- Born: Mahshar Nasrollahi May 11, 1986 (age 39) Tehran, Iran
- Occupation(s): Electronic musician, DJ
- Years active: 2000–present

= DJ Maryam =

Mahshar Nasrollahi (محشر نصراللهی) known as DJ Maryam (دی‌جی مریم) (born May 11, 1986, in Tehran) is an Iranian singer and DJ.

== Musical career ==
She started singing as a child with the encouragement of her parents and learned various instruments, singing and opera.

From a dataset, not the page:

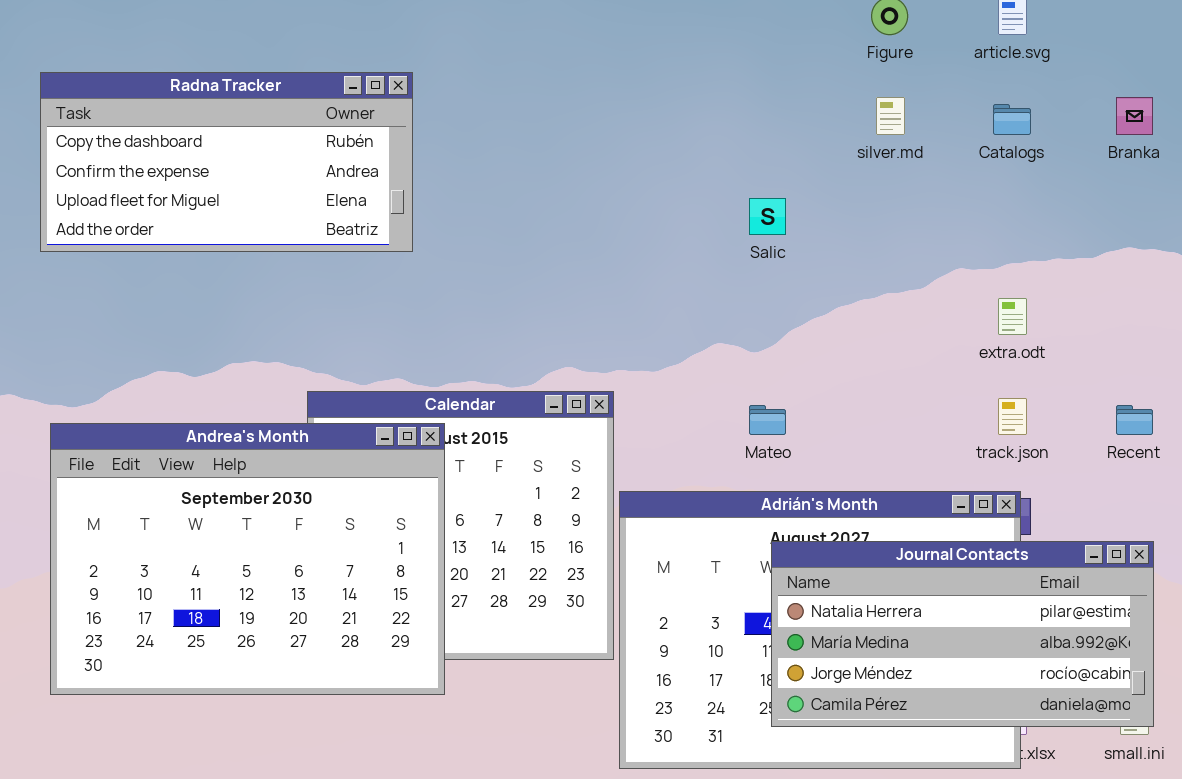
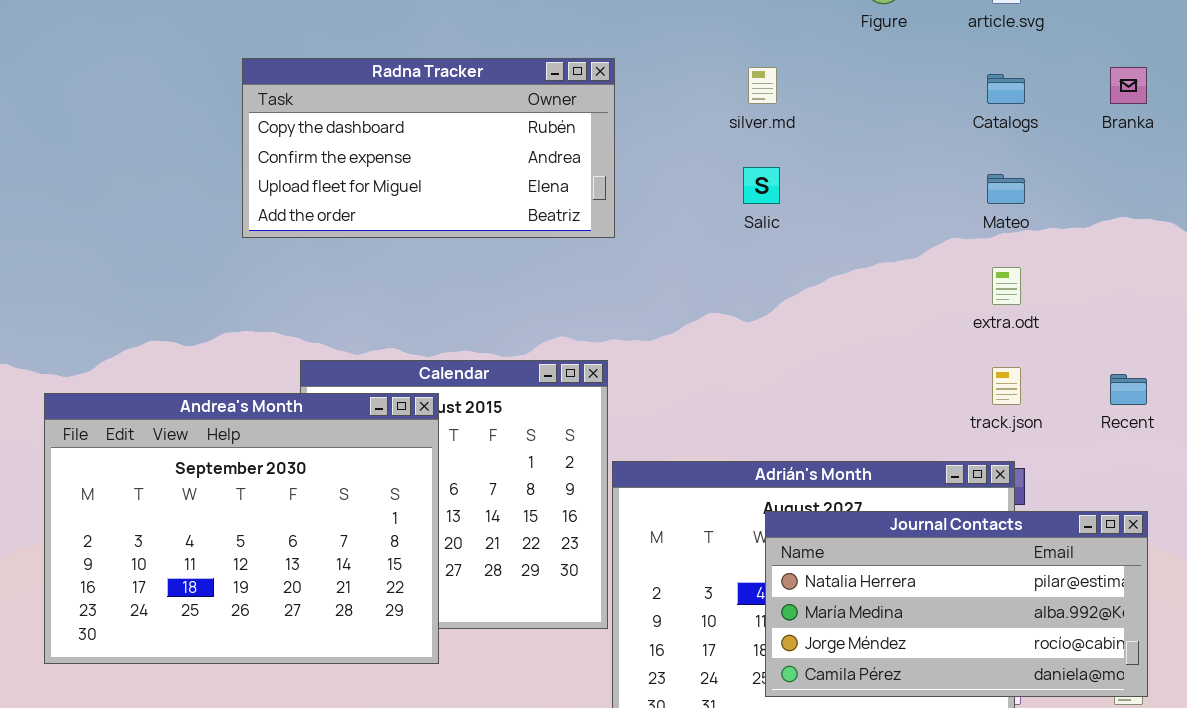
Radna Tracker: [40,72,413,252] -> [242,58,615,238], moved
silver.md: [876,97,905,135] -> [748,67,777,104], moved
Mateo: [749,405,786,435] -> [987,174,1025,204], moved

As a teenager, she performed several dedicated concerts for women, mostly related to Nativity and religious chants, until in the early 2001s, a cassette with her voice was released in Iran. The flaw was allegedly stolen during a test run. The singer of these songs was known by letters such as DJ Maryam and Maryam Raha, but her real identity was not known, although fake pictures, fake clips and various rumors were published about her. It was even rumored that she was imprisoned, had her fingernails cut and her tongue cut off. Of course, Maryam was pressured after that, spent some time under house arrest, and even attempted suicide. During the 2005 presidential election campaign, she held a concert in support of Akbar Hashemi Rafsanjani in the Takhti Hall of the Rasht Azdi Stadium for women, which was attended by about 5,000 to 7,000 people. Nasrallah claimed a year later that she had been forced to hold an election concert. In an interview with the BBC in 2006, she announced that she had left Iran and intended to continue her activities outside of Iran.